Once I knew it had been there, nothing was quite the same. It could have been a recluse, a hermit in some dim corner for weeks (though not likely) that only began to plague me once it revealed itself. Bob Seger wrote, “...wish I didn’t know now what I didn’t know then.” Boy howdy.
Other unwelcome knowings have been imposed upon me over a lifetime. Some were too first-person to evade. Others were blurted for another’s unburdening. They change everything. That they existed sub rosa while I pirouetted through my days with innocent trust makes their revelations all the more shocking. And there is no going back.
Denial is, I suppose, the popular response to unmanageable information, pretending, playing ignorant. That lid won’t stay closed for long. There can never really be enough of any substance to keep truth fully hidden once it is glimpsed leering through the window. Our hearts no longer beat with the same familiar rhythm. We grow haunted, our notion of safety shattered. We dream of taking the secret and casting it into the flames, anything to be free of its curse.

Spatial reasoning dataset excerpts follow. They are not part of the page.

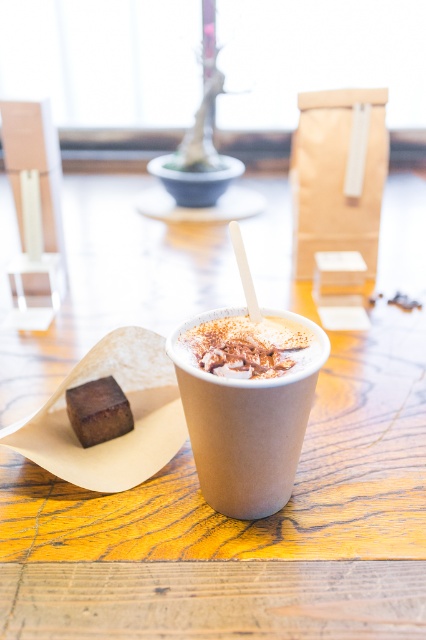
Is brown paper cup at center taller than creme matte coffee cup at center?

Yes, brown paper cup at center is taller than creme matte coffee cup at center.

Which is more to the left, brown paper cup at center or creme matte coffee cup at center?

Positioned to the left is brown paper cup at center.

Is point (180, 388) closer to camera compared to point (219, 326)?

Yes.

Locate an element on the screen. The height and width of the screenshot is (640, 426). brown paper cup at center is located at coordinates (247, 422).

Who is more forward, (239,504) or (86,424)?

Positioned in front is point (239,504).

Between point (261, 472) and point (106, 419), which one is positioned behind?

The point (106, 419) is more distant.

Locate an element on the screen. brown paper cup at center is located at coordinates (247, 422).

Does wooden table at center have a greater height compared to creme matte coffee cup at center?

Yes.

Based on the photo, is wooden table at center positioned behind creme matte coffee cup at center?

No, it is in front of creme matte coffee cup at center.

Locate an element on the screen. The width and height of the screenshot is (426, 640). wooden table at center is located at coordinates (242, 525).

Our best hope is forgetting, or a form of it that permits a dimming of impact. Spiritual teachers express the belief that what has passed may be surrendered, leave and gnaw on me no more. Many of our adaptive skills result from having to invent ways to keep moving forward when the first choice would be to sit, weeping, until we turned to dust, to grit, which the wind would take.
Dark knowings embezzle from our stores of sleep, of serenity, of trust. Some are thugs and thieves, smacking us around and running off with our valuables. We are left trying to put the pieces together, wondering who we can call. I need to report a crime.
All this from one anonymous bug, who thought, if bugs think, that it would make its way from this shadow to that, remain unobserved a bit longer, live to scurry another day. Instead it became my reminder of spaces we have to clear when the uninvited decide to visit, the processes we learn to keep from tipping over. If any of you composing, airplane-flying kung fu master mechanics can tell me how to make knowing less grief-filled, I believe I am ready to learn.